Dipolar-Octupolar Ising Antiferromagnetism in Sm₂Ti₂O₇: A Moment Fragmentation Candidate

Over the past two decades, the magnetic ground states of all rare earth titanate pyrochlores have been extensively studied, with the exception of Sm$_2$Ti$_2$O$_7$. This is, in large part, due to the very high absorption cross-section of naturally-occurring samarium, which renders neutron scattering infeasible. To combat this, we have grown a large, isotopically-enriched single crystal of Sm$_2$Ti$_2$O$_7$. Using inelastic neutron scattering, we determine that the crystal field ground state for Sm$^{3+}$ is a dipolar-octupolar doublet with Ising anisotropy. Neutron diffraction experiments reveal that Sm$_2$Ti$_2$O$_7$ orders into the all-in, all-out magnetic structure with an ordered moment of 0.44(7) $\mu_B$ below $T_N=0.35$ K, consistent with expectations for antiferromagnetically-coupled Ising spins on the pyrochlore lattice.
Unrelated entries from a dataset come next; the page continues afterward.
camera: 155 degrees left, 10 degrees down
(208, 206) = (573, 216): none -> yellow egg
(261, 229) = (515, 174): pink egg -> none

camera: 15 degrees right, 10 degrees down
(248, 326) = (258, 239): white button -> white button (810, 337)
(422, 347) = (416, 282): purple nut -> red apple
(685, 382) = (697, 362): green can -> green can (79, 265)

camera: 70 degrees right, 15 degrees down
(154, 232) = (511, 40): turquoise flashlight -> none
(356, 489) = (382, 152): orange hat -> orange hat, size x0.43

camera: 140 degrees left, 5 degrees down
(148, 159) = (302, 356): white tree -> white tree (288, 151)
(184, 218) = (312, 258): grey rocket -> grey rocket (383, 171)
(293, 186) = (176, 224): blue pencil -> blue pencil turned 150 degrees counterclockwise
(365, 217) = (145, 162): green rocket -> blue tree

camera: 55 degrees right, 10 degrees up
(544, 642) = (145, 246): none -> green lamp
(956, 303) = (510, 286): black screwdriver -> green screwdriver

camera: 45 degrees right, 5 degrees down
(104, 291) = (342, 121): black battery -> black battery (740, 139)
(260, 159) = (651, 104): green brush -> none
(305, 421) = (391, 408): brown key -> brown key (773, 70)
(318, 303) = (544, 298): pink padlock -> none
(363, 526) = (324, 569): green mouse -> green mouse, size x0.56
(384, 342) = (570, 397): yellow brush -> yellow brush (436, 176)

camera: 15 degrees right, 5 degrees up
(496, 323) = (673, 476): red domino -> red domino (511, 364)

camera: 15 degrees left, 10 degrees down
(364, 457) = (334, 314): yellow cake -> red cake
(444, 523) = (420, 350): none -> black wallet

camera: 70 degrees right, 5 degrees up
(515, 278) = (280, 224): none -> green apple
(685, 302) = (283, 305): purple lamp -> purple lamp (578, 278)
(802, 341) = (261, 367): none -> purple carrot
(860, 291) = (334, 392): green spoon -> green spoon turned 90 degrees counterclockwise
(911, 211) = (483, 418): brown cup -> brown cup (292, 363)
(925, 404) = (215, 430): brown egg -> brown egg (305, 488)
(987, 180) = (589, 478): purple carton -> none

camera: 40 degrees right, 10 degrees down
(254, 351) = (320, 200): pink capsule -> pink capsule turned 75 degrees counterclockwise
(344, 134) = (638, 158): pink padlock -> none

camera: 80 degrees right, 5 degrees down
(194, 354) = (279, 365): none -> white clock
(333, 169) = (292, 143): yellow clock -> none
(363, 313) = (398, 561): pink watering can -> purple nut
Zero-field muon spin relaxation measurements reveal an absence of spontaneous oscillations and persistent spin fluctuations down to 0.03 K. The combination of the dipolar-octupolar nature of the Sm$^{3+}$ moment, the all-in, all-out ordered state, and the low-temperature persistent spin dynamics make this material an intriguing candidate for moment fragmentation physics.